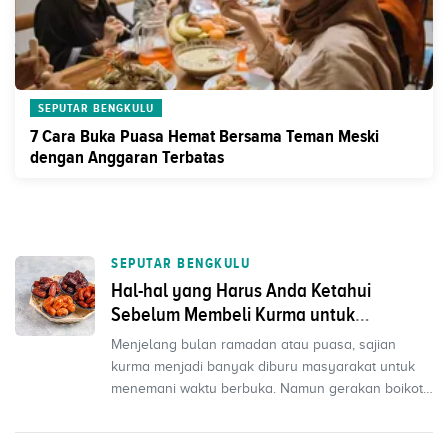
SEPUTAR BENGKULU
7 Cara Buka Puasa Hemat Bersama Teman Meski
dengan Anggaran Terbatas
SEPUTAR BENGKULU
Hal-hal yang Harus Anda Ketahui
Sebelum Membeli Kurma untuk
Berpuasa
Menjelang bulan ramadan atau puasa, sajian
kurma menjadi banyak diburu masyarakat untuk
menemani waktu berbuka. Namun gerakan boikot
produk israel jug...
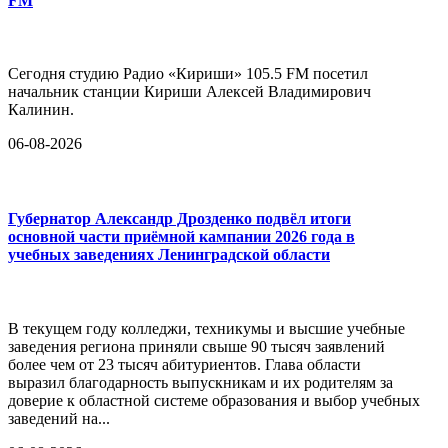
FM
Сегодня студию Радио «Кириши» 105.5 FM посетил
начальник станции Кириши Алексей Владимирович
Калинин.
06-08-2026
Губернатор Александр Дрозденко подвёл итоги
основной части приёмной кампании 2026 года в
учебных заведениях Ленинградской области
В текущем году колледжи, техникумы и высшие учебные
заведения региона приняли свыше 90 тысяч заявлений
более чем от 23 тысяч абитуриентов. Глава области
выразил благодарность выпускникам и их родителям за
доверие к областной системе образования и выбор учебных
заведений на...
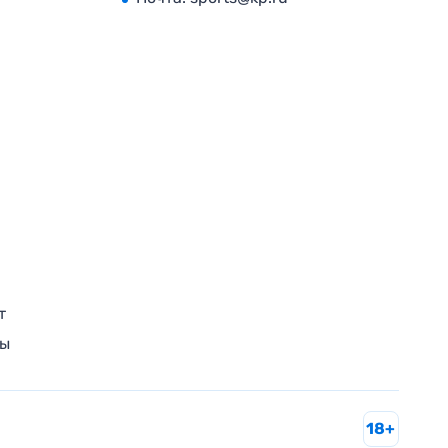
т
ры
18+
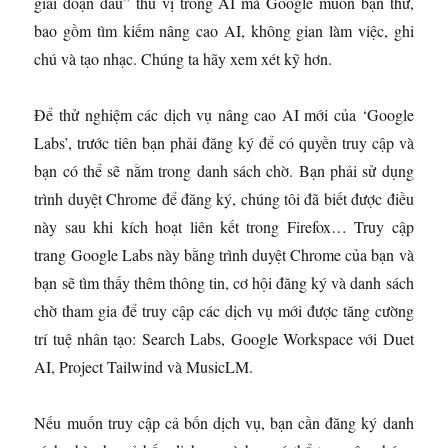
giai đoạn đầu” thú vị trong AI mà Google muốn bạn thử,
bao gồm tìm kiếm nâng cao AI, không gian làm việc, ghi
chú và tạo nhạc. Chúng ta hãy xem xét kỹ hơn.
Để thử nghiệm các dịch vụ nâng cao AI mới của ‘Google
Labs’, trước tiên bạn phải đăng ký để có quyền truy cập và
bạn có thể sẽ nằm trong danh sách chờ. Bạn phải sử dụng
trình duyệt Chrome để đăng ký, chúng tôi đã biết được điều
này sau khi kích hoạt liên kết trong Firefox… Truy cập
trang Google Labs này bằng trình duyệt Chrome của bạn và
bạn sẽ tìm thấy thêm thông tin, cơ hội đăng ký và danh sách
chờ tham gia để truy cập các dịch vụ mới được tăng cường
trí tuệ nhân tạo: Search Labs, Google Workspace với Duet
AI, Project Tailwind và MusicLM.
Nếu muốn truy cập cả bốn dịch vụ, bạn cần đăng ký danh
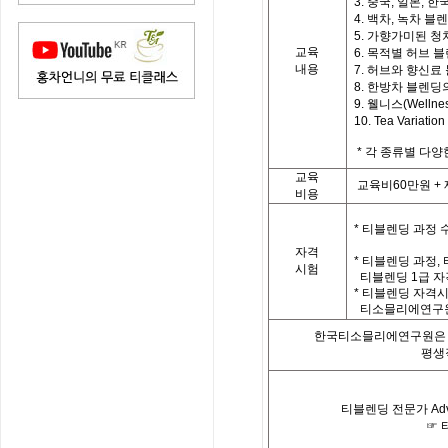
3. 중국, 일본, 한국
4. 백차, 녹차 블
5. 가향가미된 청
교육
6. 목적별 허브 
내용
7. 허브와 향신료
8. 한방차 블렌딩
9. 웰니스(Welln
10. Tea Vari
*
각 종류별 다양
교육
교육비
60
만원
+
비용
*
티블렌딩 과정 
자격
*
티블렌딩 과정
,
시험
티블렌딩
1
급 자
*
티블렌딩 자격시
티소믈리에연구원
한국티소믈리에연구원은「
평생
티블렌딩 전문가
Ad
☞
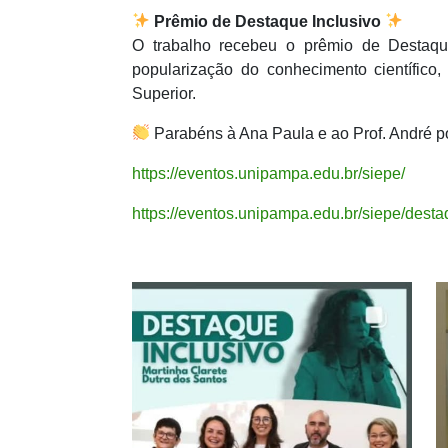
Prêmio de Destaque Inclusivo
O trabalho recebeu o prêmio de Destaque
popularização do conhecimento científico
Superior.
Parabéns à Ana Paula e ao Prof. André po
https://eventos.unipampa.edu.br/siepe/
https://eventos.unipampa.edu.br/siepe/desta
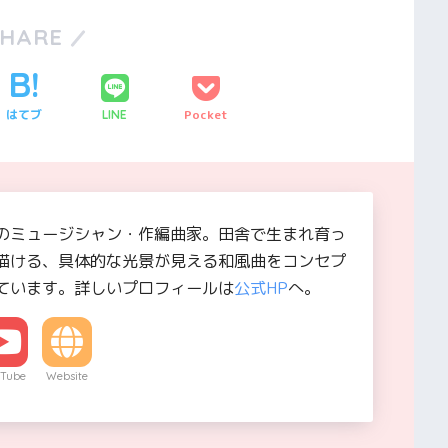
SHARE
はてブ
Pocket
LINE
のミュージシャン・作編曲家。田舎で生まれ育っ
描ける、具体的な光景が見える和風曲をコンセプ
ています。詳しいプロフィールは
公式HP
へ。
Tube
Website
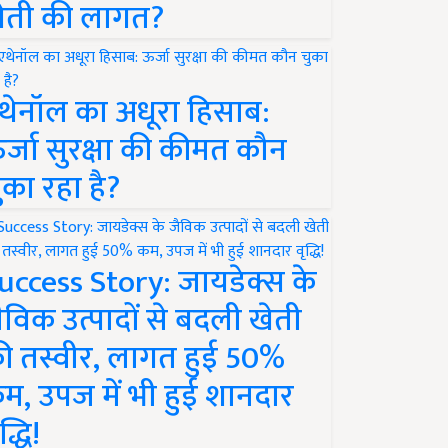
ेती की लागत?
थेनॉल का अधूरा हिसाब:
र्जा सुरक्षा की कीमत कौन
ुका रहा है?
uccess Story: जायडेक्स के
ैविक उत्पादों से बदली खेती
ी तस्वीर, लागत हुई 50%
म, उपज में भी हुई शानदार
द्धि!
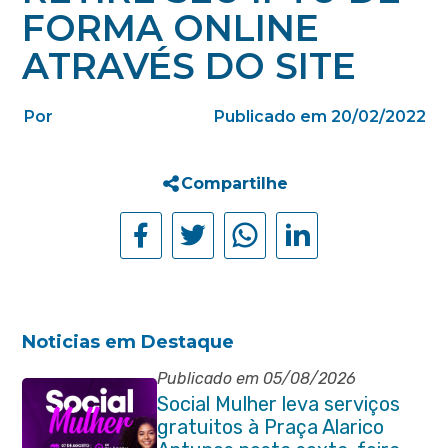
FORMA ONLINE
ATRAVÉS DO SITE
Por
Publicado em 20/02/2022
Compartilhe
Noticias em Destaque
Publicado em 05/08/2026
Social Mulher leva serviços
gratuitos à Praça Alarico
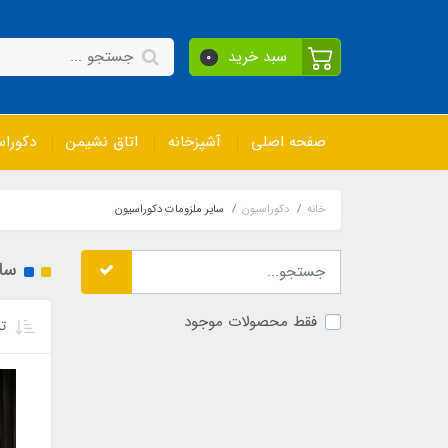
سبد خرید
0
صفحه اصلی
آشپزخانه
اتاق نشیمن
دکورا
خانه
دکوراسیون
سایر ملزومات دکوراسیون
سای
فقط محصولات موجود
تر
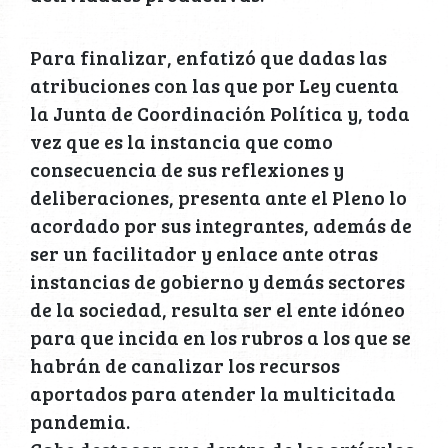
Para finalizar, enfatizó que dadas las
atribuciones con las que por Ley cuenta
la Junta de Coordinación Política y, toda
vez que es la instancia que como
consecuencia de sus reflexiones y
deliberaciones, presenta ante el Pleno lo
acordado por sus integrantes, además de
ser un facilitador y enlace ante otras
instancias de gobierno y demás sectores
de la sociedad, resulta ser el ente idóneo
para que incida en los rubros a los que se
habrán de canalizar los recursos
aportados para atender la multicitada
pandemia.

Exercise brief — Using the entries above, return each line that includes the word "Publicado".

Your solution —
Publicado em 20/02/2022
Publicado em 05/08/2026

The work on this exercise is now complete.